Encore les sports

La responsabilité des organisateurs de la Fête fédérale de gymnastique dans les dégâts provoqués par la tempête est lourde.

 

Malgré cela, le comité d'organisation estime avoir agi correctement lors de la tempête qui s'est abattue jeudi soir sur la région biennoise. Les responsables étaient en contact constant avec les météorologues mais, plaident-ils: «Evacuer 15'000 personnes de plusieurs sites sur la base d'une alerte préventive aurait constitué un énorme défi.» C’est tout ce qu’a réussi à dire vendredi devant la presse Franck Hofer, directeur du comité d'organisation. «Et où aurions-nous évacué les gens?»

 

Il est difficile d’imaginer des réponses plus benêtes à des questions simples et légitimes. Evidemment, ces ânes interrogés par la Télévision ne fournissent à leur impéritie aucune explication, et se réfugient derrière l’enquête en cours.

 

Nos plus anciens lecteurs savent notre peu de considération pour les sports et surtout pour les commentateurs «sportifs». Dans le premier numéro du Pamphlet, il y a quarante-deux ans, notre regretté camarade Pierre Guignard signait déjà un billet d’humeur, sous le titre «Ontologie musculaire», dans lequel il brocardait les articles à prétention philosophique des journalistes de l’époque.

 

Dans l’éditorial du numéro 92 (février 1980), nous plaidions pour la suppression des Jeux olympiques.
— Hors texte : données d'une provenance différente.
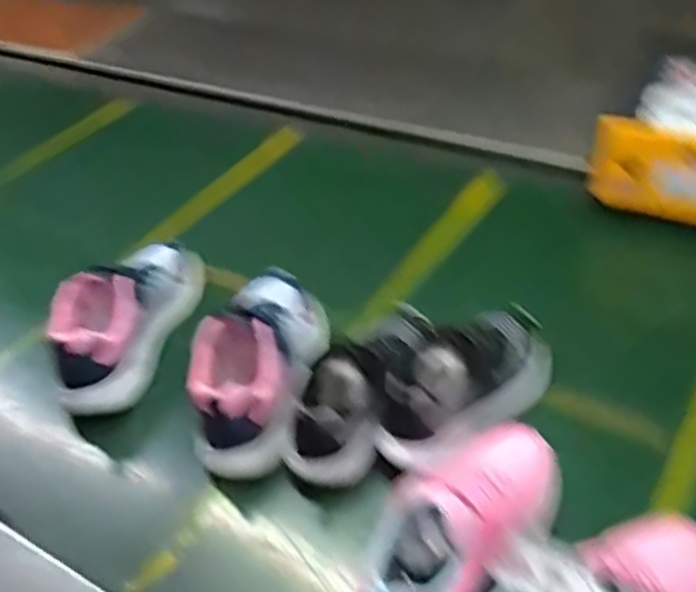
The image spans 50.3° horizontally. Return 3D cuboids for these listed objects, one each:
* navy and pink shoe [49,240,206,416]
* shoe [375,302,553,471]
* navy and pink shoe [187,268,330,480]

Et en mai 1985 (après la tragédie du Heysel),  nous écrivions: «On dit partout que la pratique des sports “fait du bien”. Ce n’est pas exclu, bien que ceux qui clament cet axiome le plus fort soient ceux qui ont un intérêt professionnel à le faire croire. Mais la pratique des sports fait du mal et coûte, en prestations d’assurances, en frais médicaux et pharmaceutiques, en absences aux postes de travail, en blessés, en morts, des sommes gigantesques.»

 

En décembre 2006, nous écrivions:

 

Pour une fois que la presse quotidienne nous apporte de bonnes nouvelles, il convient de les saluer: selon 20 minutes et d’autres quotidiens, le sport fait chaque jour 820 blessés.

 

Le sport tue à 135 reprises chaque année et 300'000 personnes finissent à l’hôpital en pratiquant leur discipline (sportive) favorite. Le football fait à lui seul plus de 50'000 éclopés annuels.

 

Lorsque l’on songe à tous les articles de journaux, pondus par des débiles profonds, qui nous recommandent de pratiquer des sports, supposés bons pour la santé, quand on lit les interviews des sportifs de haut niveau, notamment des footballeurs, dont le niveau intellectuel ne dépasse pas celui du plancton marin, quand on observe le comportement sur le terrain de certains de ces voyous, censés représenter un modèle pour la jeunesse, on se réjouit que 820 de ces crétins finissent à l’hôpital chaque jour.

 

Selon le rapport 58 du Bureau de prévention des accidents, les accidents de sport se montent à 318'000 par an, dont 11'099 blessés graves, 764 invalides et 174 tués. Selon ce même rapport, il n’existe pas de données permettant de calculer le montant des dommages matériels pour les accidents dans le sport, mais le coût économique et social en est estimé à 13,131 milliards.

 

* * *

 

L’organisation de la Coupe du monde de football en 2014 et des Jeux olympiques en 2016 coûtera au Brésil la bagatelle de quatorze milliards de dollars (estimation 2013), probablement bien plus. On peut donc comprendre une population dont le revenu moyen s’établit autour de 573 dollars par mois et qui s’inquiète de devoir financer, par l’augmentation du prix des transports publics, des joutes qui lui rapporteront peu directement. S’il s’agissait seulement des grands travaux et des emplois que la construction des stades va générer, les dépenses seraient mieux investies en écoles techniques et en hôpitaux. Si ce sont les retombées touristiques qu’on vise, elles ne compenseront pas les dépenses.

 

Même les anciennes gloires du football brésilien, les Pelé, les Rivaldo, les Romario sont critiques à l’égard de l’exonération d’impôt dont bénéficie la Fifa: «La Fifa monte un cirque, ne dépense pas un centime et emporte le tout.»

 

Il serait raisonnable d’annuler ces grand-messes et de licencier les rédacteurs spécialisés de nos bons quotidiens.